CAMPO puts $28 million in transportation funding up for grabs
Thursday, November 21, 2013 by Andy Sevilla
The City of Austin will have to battle six counties and the cities within them for a chance at a chunk of more than $28 million up for grabs for transportation projects in the Capital Area Metropolitan Planning Organization’s service area.
Local governments in the region have been scrambling for cash to fund projects geared toward improving mobility and relieving traffic gridlock within their boundaries, and the organization’s announcement Monday night of available funds was met with excitement.
“I need to go back to our transportation director and make sure that he knows that – he may already know it – and ask him to identify some projects that we can put forth by the next (CAMPO) meeting,” Austin Mayor Lee Leffingwell said. “Because we want to be competitive too, I understand there’s probably going to be a lot more demand for those dollars than there is availability, but we want to be in that mix.”
And the demand for the available dollars has already poured in, even before Monday night’s announcement at CAMPO’s policy board meeting.
“Over the past several weeks, staff has received inquiries as to the availability of additional funds,” CAMPO staff said in written materials for Monday night’s agenda.
CAMPO Director Maureen McCoy said the organization has a total $64 million available for transportation projects in fiscal year 2014, though she cautioned that more than half of those dollars have already been committed to projects the board approved in 2011 and 2013. McCoy also said the organization expects another $10 to $15 million to trickle in for transportation projects once the Texas Department of Transportation finishes reconciling its funded 2013 projects.
The CAMPO board, which divvies out federal transportation dollars in Bastrop, Burnet, Caldwell, Hays, Travis and Williamson counties, counts on $7 million of Category 3 SH 130 Concession Fund monies and $57 million in federal Category 7 Surface Transportation Program Metropolitan Mobility dollars, though $35.6 million of the latter fund have already been dedicated to previously approved proposals.
The City of Austin will receive the largest portion of the committed dollars: $13 million for North Lamar sidewalks, Braker Lane north design and engineering, Loop 275/Congress and Phase 1 of a MoPac bicycle and pedestrian bridge.
The $7 million available from the SH 130 Concession Fund can, for the most part, only be used for project construction, but the $21.4 million available in federal dollars can be used for a plethora of items, according to CAMPO officials.
“The stipulations on these particular funds don’t have to be ‘shovel ready’ (projects),” CAMPO Chair and Hays County Commissioner Will Conley said. “They can be used for programming, they can be used for construction, they can be used for research and development, and they have a lot looser conditions than some other dollars that apply sometimes on these monies.”
Once local government representatives on the CAMPO board heard of available dollars, one-by-one they began chiming in on their city and county wish lists.
McCoy said her office has heard requests from Caldwell County; the City of Georgetown is looking for money to help fund improvements to FM 1460 and TxDOT has a laundry list of projects ready to hit the ground running.
The planning organization’s policy board could allocate the funds to a single project, a set of projects or it could conduct a call for project applications.
The City of Kyle was the first to throw its hat in the ring.
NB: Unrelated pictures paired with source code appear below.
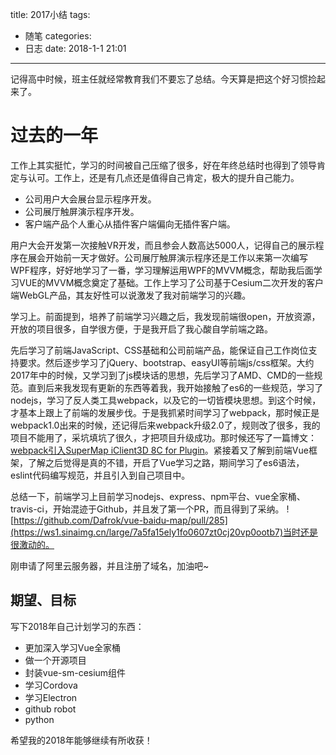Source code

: title: 2017小结
tags: 
  - 随笔
categories:
  - 日志
date: 2018-1-1 21:01
---
记得高中时候，班主任就经常教育我们不要忘了总结。今天算是把这个好习惯捡起来了。

# 过去的一年

工作上其实挺忙，学习的时间被自己压缩了很多，好在年终总结时也得到了领导肯定与认可。工作上，还是有几点还是值得自己肯定，极大的提升自己能力。

- 公司用户大会展台显示程序开发。
- 公司展厅触屏演示程序开发。
- 客户端产品个人重心从插件客户端偏向无插件客户端。

用户大会开发第一次接触VR开发，而且参会人数高达5000人，记得自己的展示程序在展会开始前一天才做好。公司展厅触屏演示程序还是工作以来第一次编写WPF程序，好好地学习了一番，学习理解运用WPF的MVVM概念，帮助我后面学习VUE的MVVM概念奠定了基础。工作上学习了公司基于Cesium二次开发的客户端WebGL产品，其友好性可以说激发了我对前端学习的兴趣。

学习上。前面提到，培养了前端学习兴趣之后，我发现前端很open，开放资源，开放的项目很多，自学很方便，于是我开启了我心酸自学前端之路。

先后学习了前端JavaScript、CSS基础和公司前端产品，能保证自己工作岗位支持要求。然后逐步学习了jQuery、bootstrap、easyUI等前端js/css框架。大约2017年中的时候，又学习到了js模块话的思想，先后学习了AMD、CMD的一些规范。直到后来我发现有更新的东西等着我，我开始接触了es6的一些规范，学习了nodejs，学习了反人类工具webpack，以及它的一切皆模块思想。到这个时候，才基本上跟上了前端的发展步伐。于是我抓紧时间学习了webpack，那时候正是webpack1.0出来的时候，还记得后来webpack升级2.0了，规则改了很多，我的项目不能用了，采坑填坑了很久，才把项目升级成功。那时候还写了一篇博文：[webpack引入SuperMap iClient3D 8C for Plugin](http://blog.csdn.net/supermapsupport/article/details/56290480)。紧接着又了解到前端Vue框架，了解之后觉得是真的不错，开启了Vue学习之路，期间学习了es6语法，eslint代码编写规范，并且引入到自己项目中。

总结一下，前端学习上目前学习nodejs、express、npm平台、vue全家桶、travis-ci，开始混迹于Github，并且发了第一个PR，而且得到了采纳。
![https://github.com/Dafrok/vue-baidu-map/pull/285](https://ws1.sinaimg.cn/large/7a5fa15ely1fo0607zt0cj20vp0ootb7)当时还是很激动的。

刚申请了阿里云服务器，并且注册了域名，加油吧~

## 期望、目标

写下2018年自己计划学习的东西：

- 更加深入学习Vue全家桶
- 做一个开源项目
- 封装vue-sm-cesium组件
- 学习Cordova
- 学习Electron
- github robot
- python

希望我的2018年能够继续有所收获！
Tuesday night, Kyle Council members approved engineering contracts for two of their deteriorated roads in hopes of pushing both projects ahead of the pack.
Kyle Mayor Lucy Johnson said in a text message Monday night that her city would be competing for some of the money after learning of the attainable transportation funds.
Putting on his commissioner hat, Conley said the Hays County Commissioners Court would also seek transportation dollars.
“It’s a funding opportunity that could help toward furthering transportation improvements in Hays County or in the municipalities within Hays County,” Conley said, adding that his county has plenty of propositions to choose “from project development to projects that are shovel ready that have not be let yet.”
CAMPO’s policy board will take the matter up again at its Dec. 9 meeting where government transportation wish lists will be discussed and the winners potentially selected.